Karl Hanus und Nikolaus Simon, Ehrenmal, 1957
Ehrenmal für Saarlouis-Fraulautern, Modell, 1957
Das Ehrenmal nach der Fertigstellung
Der Gedenkstein aus französischem Kalkgestein wurde 2008 farbig gefasst.
Karl Hanus und Nikolaus Simon
Ehrenmal, 1957
Saarlouis-Fraulautern, Nähe katholische Kirche
Als Ersatz für ein im Zweiten Weltkrieg zerstörtes Kriegerdenkmal wurde zum Gedenken der Toten beider Weltkriege eine kleine Gesamtanlage geschaffen, die zugleich den Pfarrgarten abschließt. In einem beschränkten Wettbewerb konnte sich Karl Hanus mit seinem Entwurf durchsetzen. Für den Gedenkstein, den der in Saarlouis ansässige Bildhauer Nikolaus Simon schuf, wurde als bewusstes Zeichen der Versöhnung ein Kalkstein aus Frankreich gewählt, den Hanus konstrast- und spannungsreich zwischen zwei unterschiedlich hohe, sorgsam aus Sandstein gesetzte Mauern einpasste. Ein schlichtes Metallkreuz betont die linke Seite des Steines, seine rechte trägt eine Inschrift, die in erhabenen und in für die 1950er Jahre typischer Kalligrafie geformten Buchstaben gesetzt ist. Der Text erinnert in christlichen Grundstimmung an die Toten der beiden Weltkriege. "Das Band, das uns verbindet, loest weder Zeit noch Ort. Was in dem Herrn sich findet, das währt in ihm auch fort. 1914-18 + 1939-45". Der Platz davor ist mit Hartsandsteinplatten gedeckt, in die ein "Eisernes Kreuz" aus Blei eingelegt ist. Vier zu der Gesamtanlage gehörende Pappeln sind inzwischen verschwunden; der Kalkstein wurde farbig gefasst.

→ **Einträge im Datensatz**
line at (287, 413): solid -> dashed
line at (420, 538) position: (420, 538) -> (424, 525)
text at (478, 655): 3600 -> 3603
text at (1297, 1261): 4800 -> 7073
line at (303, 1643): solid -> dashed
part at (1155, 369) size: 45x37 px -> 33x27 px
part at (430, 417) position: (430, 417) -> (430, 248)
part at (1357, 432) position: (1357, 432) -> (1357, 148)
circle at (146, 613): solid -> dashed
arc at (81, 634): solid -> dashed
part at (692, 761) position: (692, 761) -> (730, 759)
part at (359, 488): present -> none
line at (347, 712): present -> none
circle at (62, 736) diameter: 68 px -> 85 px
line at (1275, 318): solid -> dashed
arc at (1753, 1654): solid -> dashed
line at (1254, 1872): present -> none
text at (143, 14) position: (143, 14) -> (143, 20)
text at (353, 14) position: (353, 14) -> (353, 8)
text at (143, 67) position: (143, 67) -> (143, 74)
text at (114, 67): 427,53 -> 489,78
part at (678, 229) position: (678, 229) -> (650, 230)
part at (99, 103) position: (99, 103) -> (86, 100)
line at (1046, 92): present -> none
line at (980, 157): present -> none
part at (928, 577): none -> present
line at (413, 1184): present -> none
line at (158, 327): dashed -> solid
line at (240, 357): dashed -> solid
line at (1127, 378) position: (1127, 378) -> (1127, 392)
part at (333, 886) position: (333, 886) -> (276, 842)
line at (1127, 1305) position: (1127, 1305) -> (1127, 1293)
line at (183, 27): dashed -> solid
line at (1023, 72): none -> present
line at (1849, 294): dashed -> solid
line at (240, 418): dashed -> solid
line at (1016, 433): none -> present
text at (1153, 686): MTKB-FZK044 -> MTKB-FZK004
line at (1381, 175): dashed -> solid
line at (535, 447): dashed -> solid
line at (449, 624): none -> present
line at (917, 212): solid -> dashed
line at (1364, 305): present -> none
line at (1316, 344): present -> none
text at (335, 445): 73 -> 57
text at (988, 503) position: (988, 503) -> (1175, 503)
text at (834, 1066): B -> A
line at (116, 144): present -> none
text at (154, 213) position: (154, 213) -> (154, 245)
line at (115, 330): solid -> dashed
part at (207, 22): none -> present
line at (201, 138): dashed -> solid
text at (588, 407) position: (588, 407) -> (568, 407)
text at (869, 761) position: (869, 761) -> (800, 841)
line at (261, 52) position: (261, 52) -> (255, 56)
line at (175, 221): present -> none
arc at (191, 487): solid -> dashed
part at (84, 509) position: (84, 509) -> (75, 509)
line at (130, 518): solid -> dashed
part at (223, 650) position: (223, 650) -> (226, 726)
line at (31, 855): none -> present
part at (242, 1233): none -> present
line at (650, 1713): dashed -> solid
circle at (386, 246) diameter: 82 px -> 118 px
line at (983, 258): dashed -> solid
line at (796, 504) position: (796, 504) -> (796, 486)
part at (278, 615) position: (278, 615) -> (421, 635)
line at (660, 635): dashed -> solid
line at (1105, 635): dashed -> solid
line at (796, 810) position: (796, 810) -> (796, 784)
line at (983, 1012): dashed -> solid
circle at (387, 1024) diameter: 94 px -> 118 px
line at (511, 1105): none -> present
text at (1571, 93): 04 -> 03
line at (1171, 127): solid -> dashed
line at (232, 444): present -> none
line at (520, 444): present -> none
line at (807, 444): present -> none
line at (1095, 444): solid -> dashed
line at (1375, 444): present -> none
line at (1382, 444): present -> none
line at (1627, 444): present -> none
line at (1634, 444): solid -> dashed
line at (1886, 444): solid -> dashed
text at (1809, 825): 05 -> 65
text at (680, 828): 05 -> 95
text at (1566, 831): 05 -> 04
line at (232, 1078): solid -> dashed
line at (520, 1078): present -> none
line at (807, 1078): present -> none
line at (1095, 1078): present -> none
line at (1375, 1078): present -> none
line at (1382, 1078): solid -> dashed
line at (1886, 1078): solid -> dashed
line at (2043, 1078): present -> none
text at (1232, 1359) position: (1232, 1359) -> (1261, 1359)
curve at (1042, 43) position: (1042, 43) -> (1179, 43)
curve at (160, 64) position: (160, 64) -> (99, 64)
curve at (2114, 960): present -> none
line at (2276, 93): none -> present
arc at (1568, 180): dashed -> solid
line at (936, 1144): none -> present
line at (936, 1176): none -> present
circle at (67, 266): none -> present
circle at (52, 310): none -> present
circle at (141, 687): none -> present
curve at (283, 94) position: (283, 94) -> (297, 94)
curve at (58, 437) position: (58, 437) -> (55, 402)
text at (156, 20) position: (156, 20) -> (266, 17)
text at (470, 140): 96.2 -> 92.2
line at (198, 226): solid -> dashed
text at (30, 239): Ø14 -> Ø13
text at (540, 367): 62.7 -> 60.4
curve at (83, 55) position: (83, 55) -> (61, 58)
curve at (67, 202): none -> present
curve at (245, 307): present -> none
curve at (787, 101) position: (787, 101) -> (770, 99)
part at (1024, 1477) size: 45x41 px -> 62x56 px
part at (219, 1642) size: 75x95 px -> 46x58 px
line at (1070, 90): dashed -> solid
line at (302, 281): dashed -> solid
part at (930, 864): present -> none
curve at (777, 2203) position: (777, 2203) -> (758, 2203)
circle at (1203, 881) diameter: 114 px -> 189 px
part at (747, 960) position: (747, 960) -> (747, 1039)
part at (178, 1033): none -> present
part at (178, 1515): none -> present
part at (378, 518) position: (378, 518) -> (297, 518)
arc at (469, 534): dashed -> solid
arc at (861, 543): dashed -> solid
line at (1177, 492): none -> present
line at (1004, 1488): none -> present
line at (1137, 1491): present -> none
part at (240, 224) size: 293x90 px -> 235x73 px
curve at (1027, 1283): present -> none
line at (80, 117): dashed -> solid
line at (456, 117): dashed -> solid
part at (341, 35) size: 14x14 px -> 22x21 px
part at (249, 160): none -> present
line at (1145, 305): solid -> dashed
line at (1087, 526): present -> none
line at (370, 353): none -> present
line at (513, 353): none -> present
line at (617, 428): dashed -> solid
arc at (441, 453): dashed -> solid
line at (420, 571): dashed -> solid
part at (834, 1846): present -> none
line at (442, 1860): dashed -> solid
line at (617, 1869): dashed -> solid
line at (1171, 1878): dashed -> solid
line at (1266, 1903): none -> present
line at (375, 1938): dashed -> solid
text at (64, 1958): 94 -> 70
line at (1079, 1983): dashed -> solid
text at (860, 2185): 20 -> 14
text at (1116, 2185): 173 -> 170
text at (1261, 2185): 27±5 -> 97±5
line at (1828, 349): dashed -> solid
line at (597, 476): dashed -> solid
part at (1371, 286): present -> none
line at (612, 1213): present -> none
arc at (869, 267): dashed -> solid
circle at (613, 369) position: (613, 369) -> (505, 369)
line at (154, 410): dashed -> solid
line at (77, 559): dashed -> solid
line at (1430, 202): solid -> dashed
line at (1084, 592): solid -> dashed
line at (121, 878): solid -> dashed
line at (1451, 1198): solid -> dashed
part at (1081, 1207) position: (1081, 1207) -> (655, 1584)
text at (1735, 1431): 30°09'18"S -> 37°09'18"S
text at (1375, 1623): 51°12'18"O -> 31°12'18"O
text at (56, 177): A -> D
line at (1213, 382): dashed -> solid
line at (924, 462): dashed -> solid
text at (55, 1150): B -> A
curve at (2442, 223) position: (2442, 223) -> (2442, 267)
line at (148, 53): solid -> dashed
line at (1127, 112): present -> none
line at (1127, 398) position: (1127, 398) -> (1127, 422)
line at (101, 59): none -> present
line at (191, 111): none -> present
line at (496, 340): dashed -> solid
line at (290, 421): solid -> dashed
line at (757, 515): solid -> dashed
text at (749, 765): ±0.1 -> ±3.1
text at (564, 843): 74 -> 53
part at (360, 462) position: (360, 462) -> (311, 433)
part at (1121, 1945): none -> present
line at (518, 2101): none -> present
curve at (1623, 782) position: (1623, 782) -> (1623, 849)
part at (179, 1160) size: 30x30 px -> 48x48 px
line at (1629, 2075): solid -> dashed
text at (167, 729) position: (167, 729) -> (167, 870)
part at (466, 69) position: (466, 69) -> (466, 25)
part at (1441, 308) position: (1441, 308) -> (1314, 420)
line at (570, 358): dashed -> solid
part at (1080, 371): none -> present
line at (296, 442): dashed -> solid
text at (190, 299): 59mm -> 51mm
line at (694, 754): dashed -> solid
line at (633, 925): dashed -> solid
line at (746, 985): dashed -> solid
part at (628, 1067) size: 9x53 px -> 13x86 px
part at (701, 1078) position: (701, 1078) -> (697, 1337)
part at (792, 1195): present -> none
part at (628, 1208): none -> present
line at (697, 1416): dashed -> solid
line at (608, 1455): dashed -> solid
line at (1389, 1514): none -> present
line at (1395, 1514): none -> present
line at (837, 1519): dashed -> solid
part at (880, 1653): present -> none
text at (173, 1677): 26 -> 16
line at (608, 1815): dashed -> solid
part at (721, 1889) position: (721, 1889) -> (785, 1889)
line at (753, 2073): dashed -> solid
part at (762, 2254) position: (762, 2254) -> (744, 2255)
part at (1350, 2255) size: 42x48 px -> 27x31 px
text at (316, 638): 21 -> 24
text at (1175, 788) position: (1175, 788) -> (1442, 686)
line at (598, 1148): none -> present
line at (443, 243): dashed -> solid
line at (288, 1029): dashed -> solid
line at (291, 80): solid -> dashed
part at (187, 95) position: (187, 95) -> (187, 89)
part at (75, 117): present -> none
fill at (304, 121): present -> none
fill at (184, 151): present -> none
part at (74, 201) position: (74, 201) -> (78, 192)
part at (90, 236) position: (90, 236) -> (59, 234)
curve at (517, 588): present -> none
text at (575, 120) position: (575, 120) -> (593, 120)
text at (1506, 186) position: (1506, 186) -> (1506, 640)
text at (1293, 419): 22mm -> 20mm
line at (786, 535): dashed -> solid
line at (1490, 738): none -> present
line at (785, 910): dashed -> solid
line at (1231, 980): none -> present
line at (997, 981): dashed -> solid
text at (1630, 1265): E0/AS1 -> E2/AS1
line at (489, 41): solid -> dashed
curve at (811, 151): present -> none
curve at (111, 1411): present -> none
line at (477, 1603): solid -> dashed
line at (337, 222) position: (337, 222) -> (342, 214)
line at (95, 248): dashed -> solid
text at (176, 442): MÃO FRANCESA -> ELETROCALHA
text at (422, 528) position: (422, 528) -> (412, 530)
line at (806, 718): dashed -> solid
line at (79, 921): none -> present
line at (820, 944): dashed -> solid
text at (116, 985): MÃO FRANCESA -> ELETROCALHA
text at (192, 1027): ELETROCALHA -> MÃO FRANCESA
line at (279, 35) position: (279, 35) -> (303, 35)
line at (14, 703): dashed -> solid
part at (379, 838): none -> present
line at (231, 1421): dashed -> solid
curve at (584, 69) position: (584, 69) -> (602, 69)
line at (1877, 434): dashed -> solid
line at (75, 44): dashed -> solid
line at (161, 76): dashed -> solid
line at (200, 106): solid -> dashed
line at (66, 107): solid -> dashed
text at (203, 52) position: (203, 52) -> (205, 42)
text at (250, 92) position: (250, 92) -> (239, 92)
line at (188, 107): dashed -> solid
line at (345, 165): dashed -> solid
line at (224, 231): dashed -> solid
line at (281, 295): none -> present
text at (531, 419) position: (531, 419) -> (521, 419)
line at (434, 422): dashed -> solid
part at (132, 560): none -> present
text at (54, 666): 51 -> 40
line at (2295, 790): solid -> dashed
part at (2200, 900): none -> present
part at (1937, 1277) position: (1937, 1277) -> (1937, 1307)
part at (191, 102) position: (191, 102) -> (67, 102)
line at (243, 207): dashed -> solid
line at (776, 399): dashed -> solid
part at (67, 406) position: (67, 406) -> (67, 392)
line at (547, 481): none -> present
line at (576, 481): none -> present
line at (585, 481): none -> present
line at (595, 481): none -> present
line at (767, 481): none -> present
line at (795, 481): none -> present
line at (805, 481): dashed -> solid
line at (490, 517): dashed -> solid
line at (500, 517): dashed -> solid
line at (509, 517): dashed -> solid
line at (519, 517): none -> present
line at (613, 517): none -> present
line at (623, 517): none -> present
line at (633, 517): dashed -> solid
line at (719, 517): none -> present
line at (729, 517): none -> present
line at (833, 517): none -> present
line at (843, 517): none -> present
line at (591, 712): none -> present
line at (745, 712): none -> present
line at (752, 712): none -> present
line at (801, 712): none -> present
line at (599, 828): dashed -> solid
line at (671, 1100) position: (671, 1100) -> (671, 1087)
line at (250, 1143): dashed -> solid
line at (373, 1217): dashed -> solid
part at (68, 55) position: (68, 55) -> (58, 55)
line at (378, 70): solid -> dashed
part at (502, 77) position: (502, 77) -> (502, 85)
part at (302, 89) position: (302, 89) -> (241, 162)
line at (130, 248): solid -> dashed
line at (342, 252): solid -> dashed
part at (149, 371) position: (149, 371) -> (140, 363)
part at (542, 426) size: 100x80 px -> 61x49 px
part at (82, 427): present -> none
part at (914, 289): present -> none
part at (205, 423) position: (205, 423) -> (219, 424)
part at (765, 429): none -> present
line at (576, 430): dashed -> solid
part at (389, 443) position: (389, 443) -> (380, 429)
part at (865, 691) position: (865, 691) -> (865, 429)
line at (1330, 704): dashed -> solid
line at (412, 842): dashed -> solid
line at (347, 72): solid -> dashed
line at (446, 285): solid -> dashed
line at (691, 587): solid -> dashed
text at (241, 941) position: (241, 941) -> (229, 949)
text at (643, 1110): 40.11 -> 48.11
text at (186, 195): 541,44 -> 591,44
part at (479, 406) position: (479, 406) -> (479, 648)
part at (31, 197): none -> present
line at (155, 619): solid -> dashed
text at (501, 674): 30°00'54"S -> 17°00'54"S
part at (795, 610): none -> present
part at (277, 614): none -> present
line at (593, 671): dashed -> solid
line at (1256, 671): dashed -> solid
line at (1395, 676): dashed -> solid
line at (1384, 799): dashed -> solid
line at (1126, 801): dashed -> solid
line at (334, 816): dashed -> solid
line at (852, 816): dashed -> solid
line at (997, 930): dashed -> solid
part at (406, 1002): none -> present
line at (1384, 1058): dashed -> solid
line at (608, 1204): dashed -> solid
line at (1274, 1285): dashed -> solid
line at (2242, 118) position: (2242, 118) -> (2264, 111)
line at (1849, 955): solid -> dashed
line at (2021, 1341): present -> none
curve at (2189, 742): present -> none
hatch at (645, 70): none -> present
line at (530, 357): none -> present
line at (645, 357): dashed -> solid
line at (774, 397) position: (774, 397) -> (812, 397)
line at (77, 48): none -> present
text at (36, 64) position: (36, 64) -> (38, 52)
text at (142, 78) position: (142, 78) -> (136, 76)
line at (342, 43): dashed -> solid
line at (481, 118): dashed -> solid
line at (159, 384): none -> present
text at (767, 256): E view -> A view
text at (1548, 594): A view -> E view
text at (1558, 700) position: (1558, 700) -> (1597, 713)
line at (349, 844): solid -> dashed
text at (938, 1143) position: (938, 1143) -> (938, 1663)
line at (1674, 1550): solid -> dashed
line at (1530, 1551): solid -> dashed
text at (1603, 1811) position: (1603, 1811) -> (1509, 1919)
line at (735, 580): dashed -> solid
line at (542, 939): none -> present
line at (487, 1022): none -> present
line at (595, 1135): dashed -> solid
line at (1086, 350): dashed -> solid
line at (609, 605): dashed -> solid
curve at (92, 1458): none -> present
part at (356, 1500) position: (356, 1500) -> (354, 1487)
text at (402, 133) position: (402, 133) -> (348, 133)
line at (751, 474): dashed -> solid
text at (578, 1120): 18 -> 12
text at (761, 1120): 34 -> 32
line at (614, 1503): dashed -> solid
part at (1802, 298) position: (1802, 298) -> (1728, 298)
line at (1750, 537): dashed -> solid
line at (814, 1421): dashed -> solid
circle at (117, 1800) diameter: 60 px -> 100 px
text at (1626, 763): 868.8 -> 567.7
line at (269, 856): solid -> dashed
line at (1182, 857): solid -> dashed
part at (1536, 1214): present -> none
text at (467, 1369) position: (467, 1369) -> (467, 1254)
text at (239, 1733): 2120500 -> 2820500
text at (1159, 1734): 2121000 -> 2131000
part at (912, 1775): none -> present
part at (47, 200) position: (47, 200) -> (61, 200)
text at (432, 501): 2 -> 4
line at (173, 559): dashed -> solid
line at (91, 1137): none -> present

→ **Was zu tun ist**
Gib aus dem Text zum Ehrenmal in Saarlouis-Fraulautern den Abschnitt von „Karl Hanus und Nikolaus Simon, Ehrenmal, 1957“ bis „2008 farbig gefasst.“ wortgetreu wieder.

→ **Ergebnis siehe unten**
Karl Hanus und Nikolaus Simon, Ehrenmal, 1957
Ehrenmal für Saarlouis-Fraulautern, Modell, 1957
Das Ehrenmal nach der Fertigstellung
Der Gedenkstein aus französischem Kalkgestein wurde 2008 farbig gefasst.